I would also consider that Git branches are kind of automatically moving bookmarks. A better analogy for a bookmark is a tag.
Bryan said…
Somehow the file abstraction in UNIX works a lot better than the branch abstraction in git. Much less leaky. A version control tool's data structure stores and conveys a lot more meaning than a filesystem's data structure.
Anonymous said…
Peter: indeed; "automatically moving bookmarks" is precisely what a branch is in git. Each 'branch' is just a HEAD commit reference, stored in a file under .git/refs/heads (containing the hash for the relevant 'bookmark' commit). When the branch is modified, that file is updated. (And of course a Tag is a 'bookmark' which will never change.)
Bryan said…
Peter, you say deleting a branch does delete the data (eventually). If I create a branch, make some commits, merge the branch, and then "delete" it, do the commits that are on the branch (in the DAG sense of the word) get garbage collected?

They don't right? They can't, because the merge commit is based on both those parent commits. I know, it's the same with hard links in a filesystem, right?
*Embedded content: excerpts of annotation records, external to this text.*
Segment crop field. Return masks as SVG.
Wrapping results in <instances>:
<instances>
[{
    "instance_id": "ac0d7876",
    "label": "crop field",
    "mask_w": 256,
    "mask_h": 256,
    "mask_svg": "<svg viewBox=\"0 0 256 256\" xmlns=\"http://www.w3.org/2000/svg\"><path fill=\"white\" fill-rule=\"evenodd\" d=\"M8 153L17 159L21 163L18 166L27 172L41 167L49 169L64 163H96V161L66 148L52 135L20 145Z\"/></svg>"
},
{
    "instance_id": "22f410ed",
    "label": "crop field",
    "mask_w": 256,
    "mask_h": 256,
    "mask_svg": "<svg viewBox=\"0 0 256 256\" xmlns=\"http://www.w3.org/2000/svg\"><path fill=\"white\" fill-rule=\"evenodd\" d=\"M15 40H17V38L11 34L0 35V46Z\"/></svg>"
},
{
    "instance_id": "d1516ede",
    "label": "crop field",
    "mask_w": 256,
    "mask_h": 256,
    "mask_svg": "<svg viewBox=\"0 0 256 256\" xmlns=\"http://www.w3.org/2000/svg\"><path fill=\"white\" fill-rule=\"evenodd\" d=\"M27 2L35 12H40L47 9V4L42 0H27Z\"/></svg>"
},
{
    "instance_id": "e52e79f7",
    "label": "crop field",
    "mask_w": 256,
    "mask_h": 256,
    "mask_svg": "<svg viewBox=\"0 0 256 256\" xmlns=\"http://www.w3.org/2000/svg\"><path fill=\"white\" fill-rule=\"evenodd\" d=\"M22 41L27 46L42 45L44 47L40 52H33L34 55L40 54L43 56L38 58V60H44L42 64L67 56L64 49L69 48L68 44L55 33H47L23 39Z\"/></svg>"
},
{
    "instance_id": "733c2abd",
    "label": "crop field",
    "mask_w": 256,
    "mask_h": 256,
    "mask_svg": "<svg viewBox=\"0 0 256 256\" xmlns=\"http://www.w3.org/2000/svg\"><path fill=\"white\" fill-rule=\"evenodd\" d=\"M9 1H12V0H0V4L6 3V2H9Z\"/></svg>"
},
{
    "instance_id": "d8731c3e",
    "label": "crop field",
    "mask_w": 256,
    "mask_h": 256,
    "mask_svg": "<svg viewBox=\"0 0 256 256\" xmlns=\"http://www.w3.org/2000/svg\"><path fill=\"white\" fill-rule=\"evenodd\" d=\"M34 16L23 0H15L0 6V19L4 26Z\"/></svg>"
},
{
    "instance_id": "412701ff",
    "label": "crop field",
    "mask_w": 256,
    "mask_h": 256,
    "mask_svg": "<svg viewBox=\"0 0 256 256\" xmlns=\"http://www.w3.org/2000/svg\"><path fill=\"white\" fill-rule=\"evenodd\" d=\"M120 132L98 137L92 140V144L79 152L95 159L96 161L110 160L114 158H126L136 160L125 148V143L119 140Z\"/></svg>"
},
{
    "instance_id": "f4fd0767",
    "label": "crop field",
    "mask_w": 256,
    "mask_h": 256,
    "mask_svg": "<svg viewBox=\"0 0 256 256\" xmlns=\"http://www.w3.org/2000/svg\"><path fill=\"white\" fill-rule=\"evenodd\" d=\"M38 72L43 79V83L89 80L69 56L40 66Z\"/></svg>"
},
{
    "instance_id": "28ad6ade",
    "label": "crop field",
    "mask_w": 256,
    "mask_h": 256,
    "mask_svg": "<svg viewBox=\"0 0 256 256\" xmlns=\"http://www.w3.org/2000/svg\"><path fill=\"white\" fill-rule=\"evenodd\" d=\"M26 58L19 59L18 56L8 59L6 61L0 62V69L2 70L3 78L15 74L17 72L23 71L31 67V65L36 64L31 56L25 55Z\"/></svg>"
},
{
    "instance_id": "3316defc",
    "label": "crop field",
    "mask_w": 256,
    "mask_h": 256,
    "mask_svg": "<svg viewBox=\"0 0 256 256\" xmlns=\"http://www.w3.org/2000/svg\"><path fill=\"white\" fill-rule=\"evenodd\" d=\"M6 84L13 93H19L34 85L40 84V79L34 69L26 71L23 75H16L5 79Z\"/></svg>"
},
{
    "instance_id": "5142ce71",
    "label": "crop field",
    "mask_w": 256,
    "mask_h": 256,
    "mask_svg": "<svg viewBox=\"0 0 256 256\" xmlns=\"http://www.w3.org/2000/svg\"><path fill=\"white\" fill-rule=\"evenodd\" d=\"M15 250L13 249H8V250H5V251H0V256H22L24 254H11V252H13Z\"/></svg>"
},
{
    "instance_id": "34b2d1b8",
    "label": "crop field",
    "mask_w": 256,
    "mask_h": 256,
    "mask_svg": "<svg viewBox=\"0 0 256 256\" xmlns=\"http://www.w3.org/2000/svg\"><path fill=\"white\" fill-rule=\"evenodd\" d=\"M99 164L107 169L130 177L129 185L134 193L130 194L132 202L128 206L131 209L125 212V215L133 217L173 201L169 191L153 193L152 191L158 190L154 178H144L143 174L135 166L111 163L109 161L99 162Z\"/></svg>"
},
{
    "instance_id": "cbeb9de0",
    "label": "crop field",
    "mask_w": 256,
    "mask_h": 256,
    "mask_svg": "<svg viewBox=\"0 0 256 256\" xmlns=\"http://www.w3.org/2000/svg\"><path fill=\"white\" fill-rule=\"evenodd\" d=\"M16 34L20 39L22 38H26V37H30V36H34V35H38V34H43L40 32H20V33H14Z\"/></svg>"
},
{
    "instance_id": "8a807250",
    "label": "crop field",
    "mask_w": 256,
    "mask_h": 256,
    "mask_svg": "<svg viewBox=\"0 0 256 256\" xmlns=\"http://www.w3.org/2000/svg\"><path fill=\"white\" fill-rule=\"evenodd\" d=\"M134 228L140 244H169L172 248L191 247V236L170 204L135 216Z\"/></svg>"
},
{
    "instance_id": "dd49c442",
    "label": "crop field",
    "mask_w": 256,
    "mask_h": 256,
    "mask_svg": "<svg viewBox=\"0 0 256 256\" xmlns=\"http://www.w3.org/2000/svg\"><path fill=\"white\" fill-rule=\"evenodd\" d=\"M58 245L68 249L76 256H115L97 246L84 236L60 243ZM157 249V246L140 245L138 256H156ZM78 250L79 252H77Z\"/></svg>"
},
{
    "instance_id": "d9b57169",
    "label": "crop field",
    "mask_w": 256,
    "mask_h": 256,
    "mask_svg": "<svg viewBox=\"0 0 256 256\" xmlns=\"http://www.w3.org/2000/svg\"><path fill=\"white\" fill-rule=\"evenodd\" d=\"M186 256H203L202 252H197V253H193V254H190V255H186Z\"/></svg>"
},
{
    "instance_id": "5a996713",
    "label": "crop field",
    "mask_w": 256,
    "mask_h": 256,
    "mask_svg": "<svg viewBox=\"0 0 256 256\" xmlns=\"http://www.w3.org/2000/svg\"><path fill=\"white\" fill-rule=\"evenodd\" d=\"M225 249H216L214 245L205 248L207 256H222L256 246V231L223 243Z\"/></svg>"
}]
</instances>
Because the commits still have something referring to them (the merge commit) they won't get deleted, just like a file that still has hard links to it won't get deleted.

So tell me, how often do people use hard links? How often do people use git branches?

P.S. Thanks for pointing out the filesystem similarities, that is a very interesting insight into why git works the way it does.
Anonymous said…
The implementation details are certainly interesting and useful to know, but when it comes to the terminology itself, Git's use of the term "branch" is entirely consistent with all the VCS systems I've used -- branching is a way of working on divergent development paths, so that developers can work on multiple different independent versions of the code base, which may or may not be subsequently merged back together.

The fact that git doesn't require you to clone the entire repository to create a branch, or that in some instances a merge can be simplified using the "fast-forward" behaviour (which is optional) doesn't seem entirely relevant here? The approaches taken by Git vs Subversion may be worlds apart in detail, but they're both providing a solution to the same problem, which they call by the same name.

So while the word "branch" might not be the best description of what is happening inside git, it's a very reasonable way to describe the standard purpose to which these mechanisms are put. I certainly work on development "branches" not development "bookmarks", so I'm not convinced that the terminology is bad.
Anonymous said…
I work on "development topics", or a "main line". If there wasn't a VCS to begin with, I wouldn't even talk about branches at all.
You coined the more natural term "development path", too. Many other VCS actually used these terms instead of "branch". There was not only CVS and SVN out there.

I also think that git branches are entirely not consistent with all the other systems, because a branch in git (or better yet: the consistent meaning of a branch - compared to other systems - for a set of commits belonging to that branch) will not go away even when the branch pointer is deleted. You can't distinguish branches anymore once the pointer got deleted, though. Sometimes you can't even do it with the pointers at all. Other systems don't do this, and wouldn't understand it as branch to begin with.

It is arguable if this new workflow is good or not, but it is definitely not consistent with other systems, and certainly not with the meaning of the term "branch" in traditional systems. Everybody believing this will soon get hit by the internals and wonder why it behaves the way it does.

So in light of this, the term "bookmark" is simply better. Or to put it more into another beloved git (culture) term: superior.